L’eclettismo culinario ha un nome, ed è quello di Frédérick Ernestine Grasser-Hermé: chef, food writer, food consultant, direttrice editoriale e quant’altro si possa cercare di incasellare con definizioni formali ciò che formale non è. FEGH, questo il suo nome-logo, è un unicum nel mondo del food: le sue sperimentazioni, le ricette, i libri di cucina hanno un carattere così spiccatamente personale che rappresentano un vero universo parallelo dalle mille sfaccettature.
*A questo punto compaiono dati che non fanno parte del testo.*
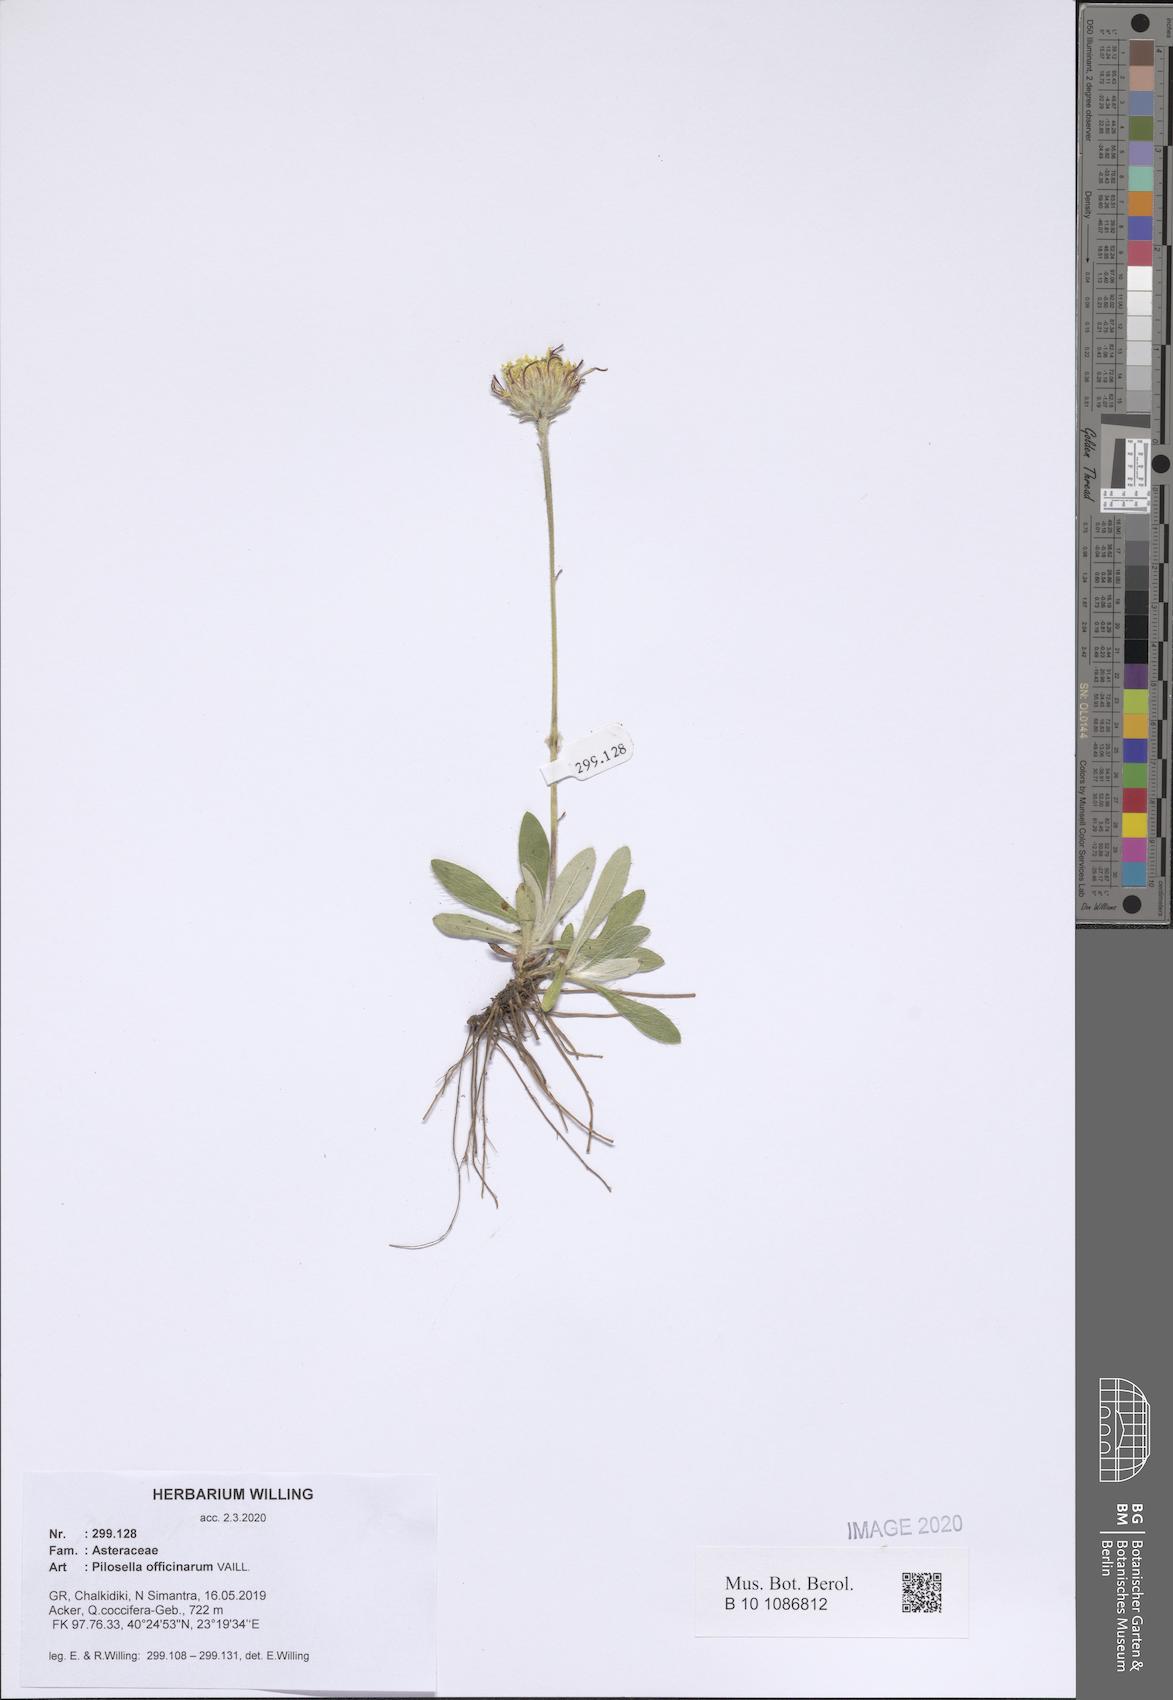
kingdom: Plantae
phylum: Tracheophyta
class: Magnoliopsida
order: Asterales
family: Asteraceae
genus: Pilosella
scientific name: Pilosella officinarum
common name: Mouse-ear hawkweed
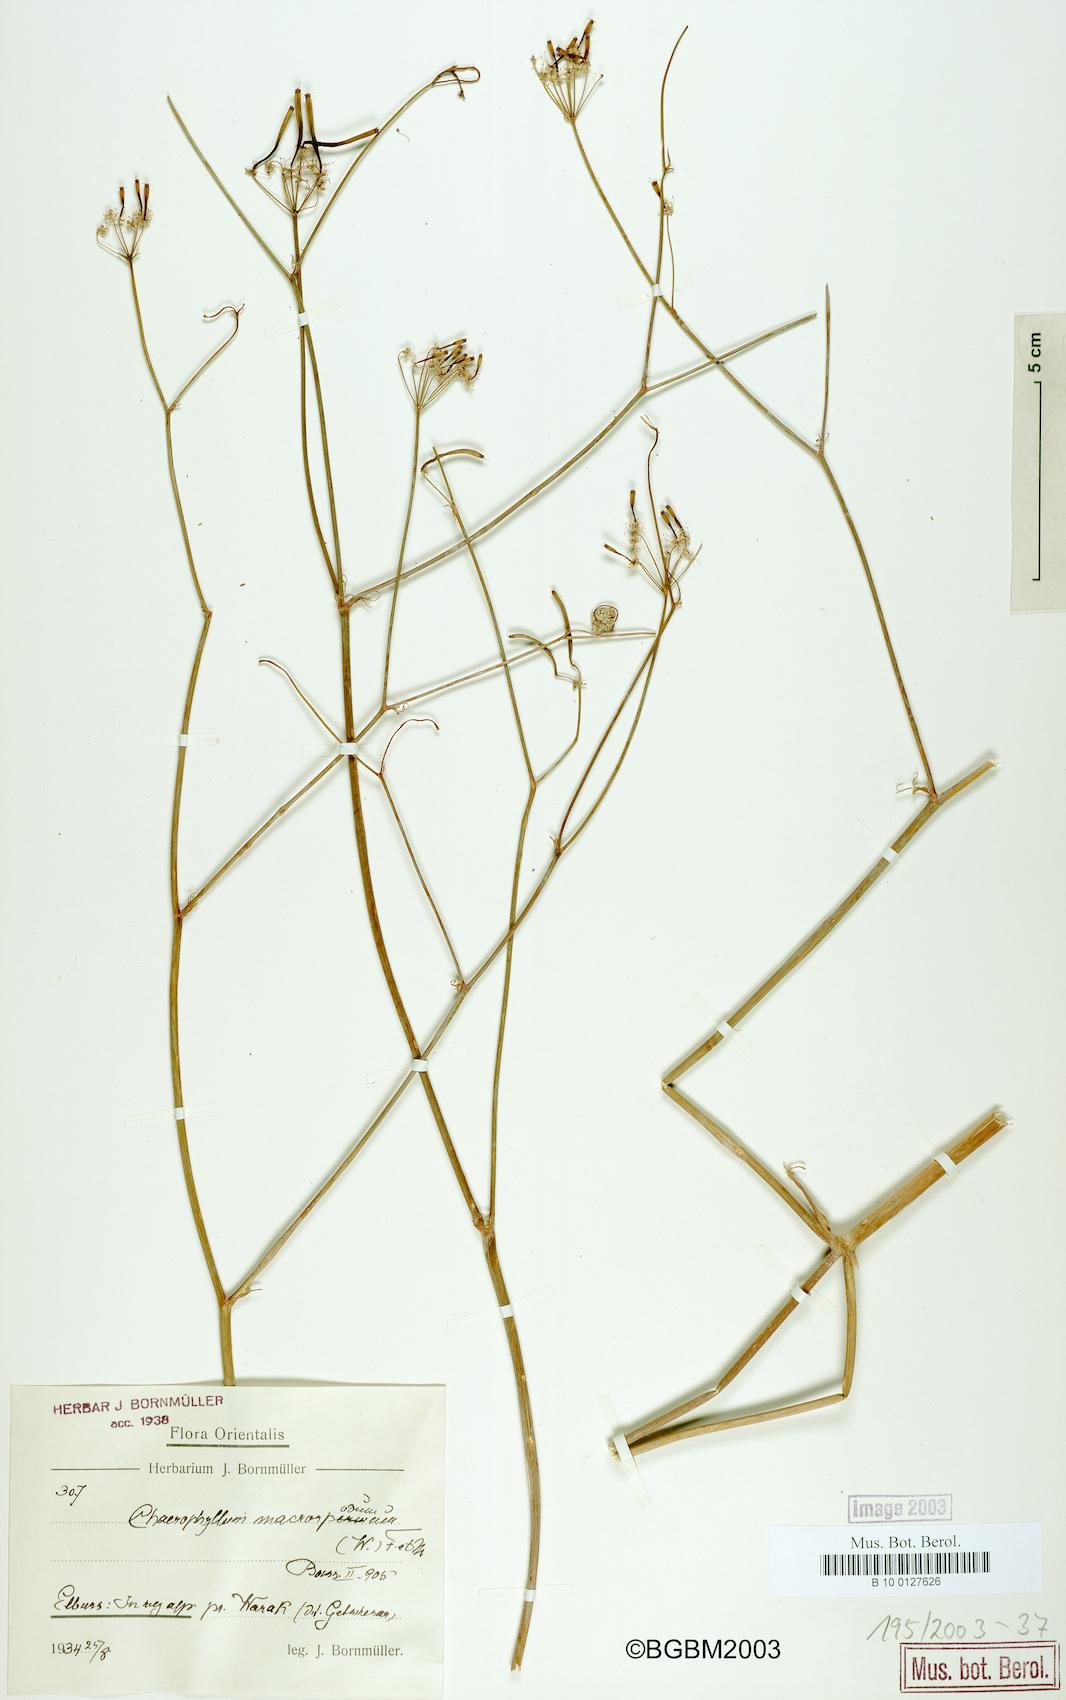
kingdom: Plantae
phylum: Tracheophyta
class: Magnoliopsida
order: Apiales
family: Apiaceae
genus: Chaerophyllum
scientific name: Chaerophyllum macropodum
Ma partiamo dal nome, o meglio, da quel cognome che la rende immediatamente riconducibile al mago della pasticceria francese, Pierre Hermé, di cui FEGH è l’ex moglie. Tuttavia, non si deve a lui il merito di aver acceso la scintilla d’amore per la cucina da parte della protagonista di questa nostra storia: l’innamoramento infatti è avvenuto quando FEGH aveva trent’anni e galeotto fu nientepopodimeno che Alain Ducasse (con il quale ha recentemente scritto il libro J’aime Paris. La mia Parigi del gusto in 200 indirizzi), oggi lo chef più famoso di Francia con decine di ristoranti e di stelle Michelin all’attivo.
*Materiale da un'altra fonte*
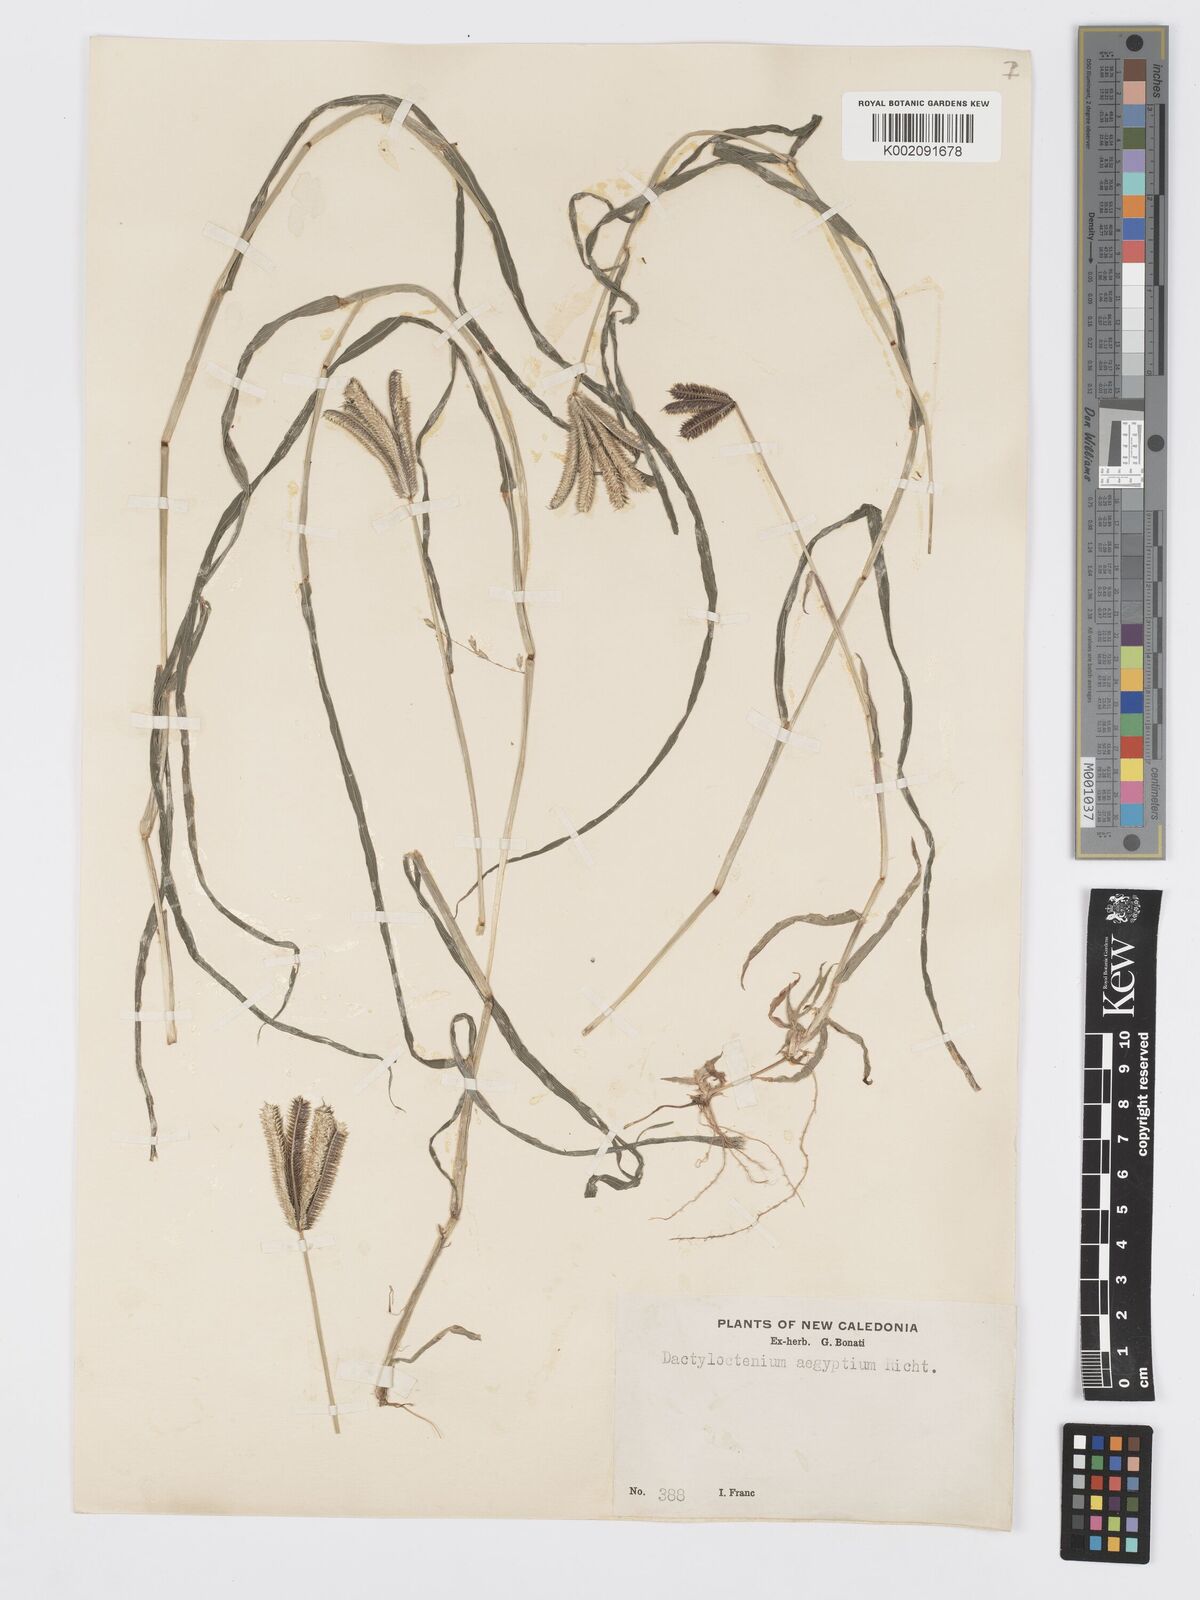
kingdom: Plantae
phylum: Tracheophyta
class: Liliopsida
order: Poales
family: Poaceae
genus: Dactyloctenium
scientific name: Dactyloctenium aegyptium
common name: Egyptian grass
Accadde nei primi anni ‘80, quando FEGH lavorava in pubblicità. Durante un soggiorno a Cannes, un amico le disse di provare il ristorante di un hotel a Juan-les-Pins in cui lavorava uno chef da non perdere, tale Ducasse appunto. Fu subito amore, e l’ingresso in un mondo dal quale FEGH non sarebbe più voluta uscire: quello del cibo. In seguito, molestandolo tutti i giorni, riuscì a entrare nella sua cucina alla fine degli anni ’90. Da questo punto di partenza FEGH scrisse il suo primo libro, La Cuisinière du Cuisinier. Un omaggio ad Alain Ducasse. Da allora ne ha pubblicati un’altra quindicina. Tra cui la serie di libretti monocromatici Serial Colors: dieci piccoli quaderni, ognuno di un colore diverso, con all’interno ricette coordinate alla rispettiva cromia. L’idea, semplice quanto geniale, le era venuta quando la boutique parigina Colette, la mamma di tutti i concept store, l’aveva ingaggiata per creare piatti di colori diversi per i menu mensili del ristorantino interno, e così è iniziato il progetto di ideazione e catalogazione degli alimenti in base alla tonalità.
Ma i fan di FEGH non l’apprezzano solo per le sue abilità letterarie e culinarie. Il suo estro è approdato anche nel campo del design, ad esempio quando ha progettato l’appartamento sugli Champs-Elysées, soprannominato Fegh Shui House; o quando ha realizzato un orto da cucina con la collaborazione della designer Matali Crasset, in cui grandi fioriere dotate di pensili portaoggetti e piani di lavoro davano vita a una vera e propria serra domestica per mangiare direttamente ciò che si coltiva. E non sono mancati i contatti con l’arte contemporanea, come quando venne incaricata di imbandire un artbuffet a margine della mostra sul Nouveau Réalisme, al Grand Palais di Parigi.
Le attività di questa archipop-foodie-artist-writer-chef sono tantissime, ognuna esplorabile nel suo tentacolare sito web, comprese quelle che hanno a che fare con il mestiere di food consultant. Ma, come detto all’inizio, le etichette non si addicono a questa donna; meglio descriverla come un’appassionata di cucina, curiosa, e un po’ insolente che ama sconvolgere i codici culinari. Come quando ha ideato la sua famosa ricetta del pollo alla Coca Cola, che ha diviso l’opinione pubblica: riluttanti da una parte, ammiratori della folle creatività dall’altra. E lei al centro a chiosare: “Se non avessi detto nulla i miei ospiti, non si sarebbero neppure accorti della presenza della Coca Cola”.
Nominata Cavaliere dell’Ordine delle Arti e della Letteratura al Festival della Gastronomia del settembre scorso, FEGH ha uno speciale ruolo nella attuale gastronomia francese: molti libri sono nati dalla sua creatività, molti progetti innovativi, molte provocazioni come quella, appunto, di sdoganare in maniera curiosa il junk food. Tutto nell’ottica di un personalissimo gioco a due con il cibo.